Roman clenched his jaw, frustration bubbling to the surface. The idea of Ele joining them to slaughter innocents was unthinkable, yet the notion of her standing alone against the dragonborn was equally terrifying. 

"Go find Oxin or Sterling, tell them that some enemy troops have fallen back to head to Sepulchre. Leave out the part about Eledorah joining them until we know for certain or else these false claims may spread and divide the remaining satyroids and faenix. Go, now." Forgetting to thank the messenger before he departed, Roman rubbed his face, exhaustion written into every line. 

When the tent flap opened, the messenger hesitated. Roman noticed the man's gaze fixed upwards, an unusual distraction for someone delivering urgent news. He lingered there too long for Roman's liking, so he stepped forward to investigate what held the satyroid's attention. 

Smoke rose in the distance, a thick column billowing upwards until it touched the clouds and fanned out across the horizon. It somehow made the dark sky even darker. All that smoke meant something big was burning. Except, there was no village in the west. Only mountains and beyond that... Ki'Heil.

"You say people saw her flying west?" Roman felt the uneasiness return.

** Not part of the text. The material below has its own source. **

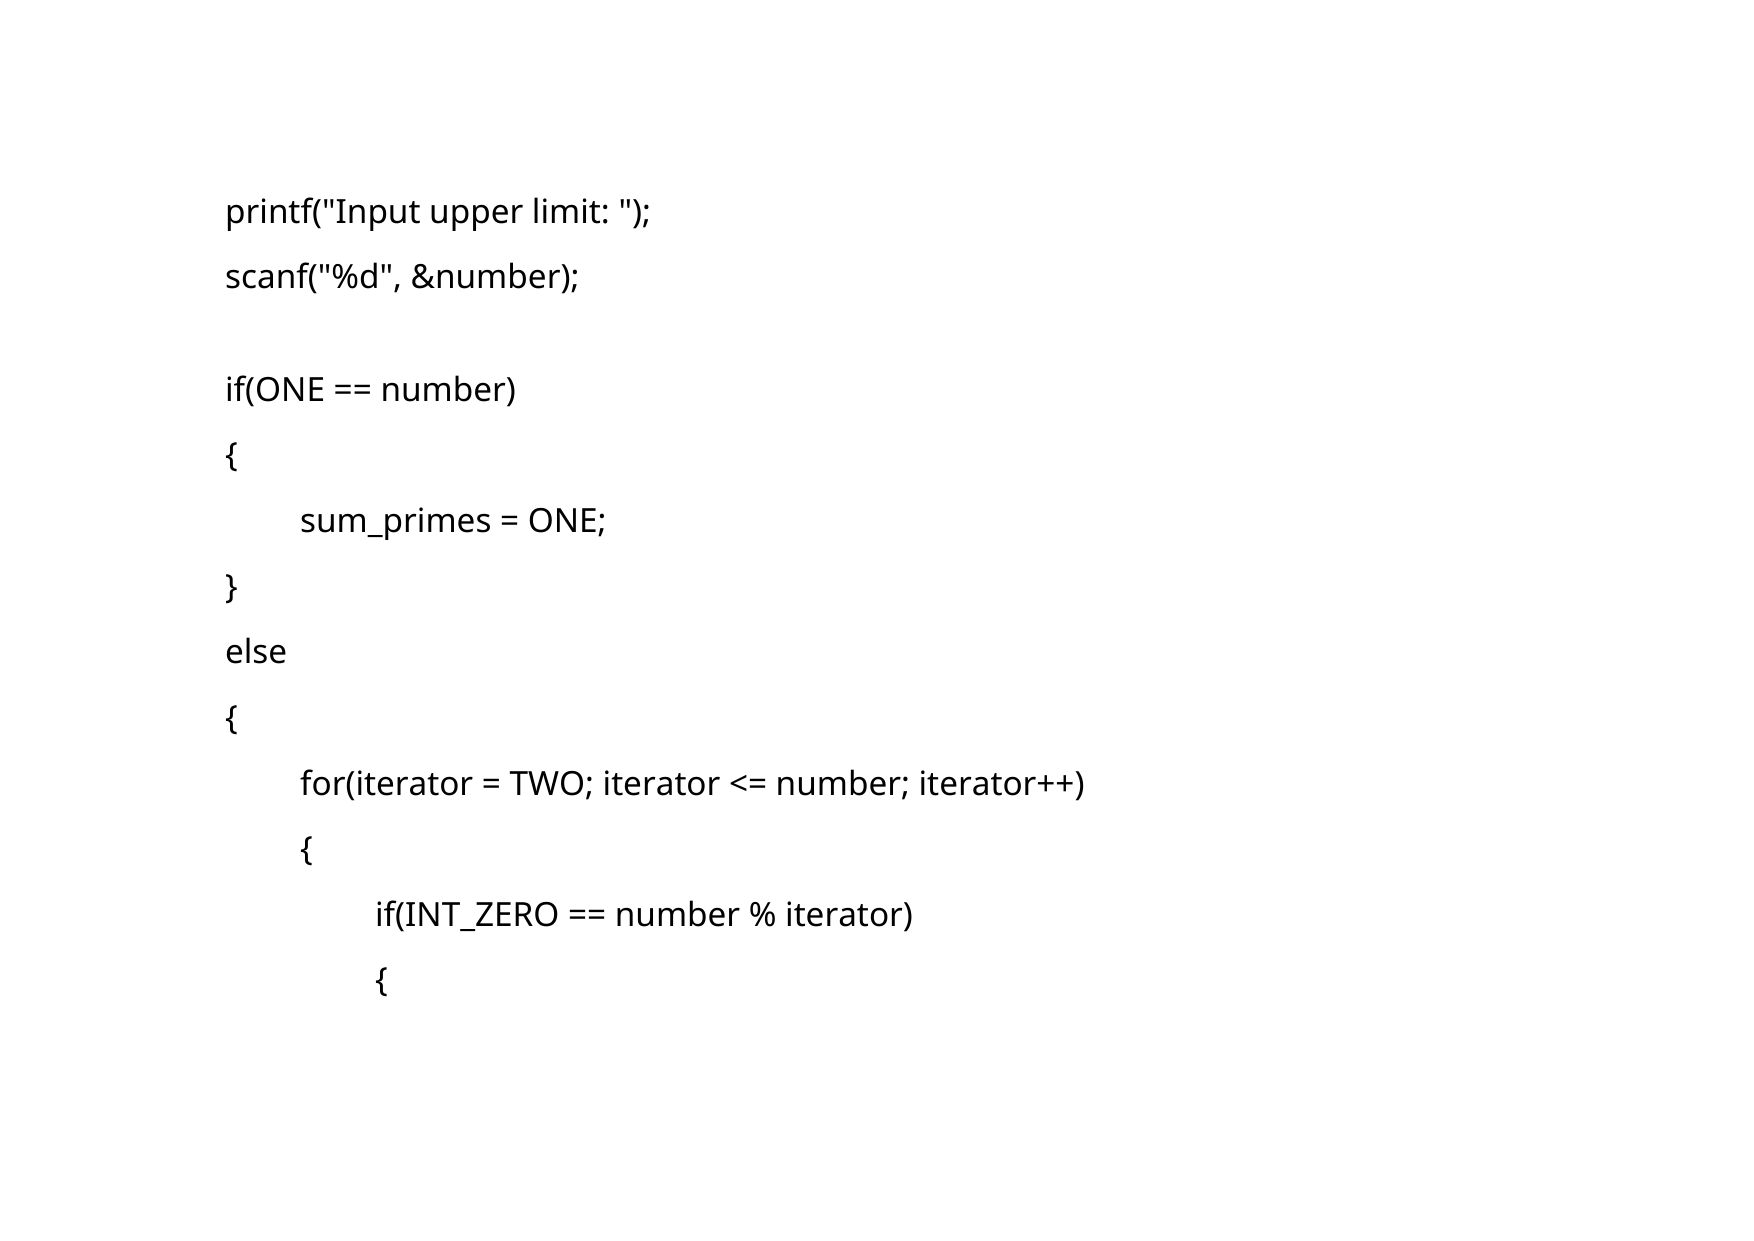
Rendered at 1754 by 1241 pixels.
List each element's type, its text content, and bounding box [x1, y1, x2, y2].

He thought back on what Kaanan said about the demons inhabiting her mind, whispering sinister things that would turn her against the world and all those who she loved.

The messenger nodded, his expression troubled. "Yes, sir. Several witnesses said the same."

If Ki'Heil burned to ashes, the dragons would be enraged. Their wrath uncontainable. Their response swift and devastating. The fragile alliances they had worked so hard to build would shatter from this act of betrayal. And if Eledorah was somehow responsible, they'd want her dead before the day's end.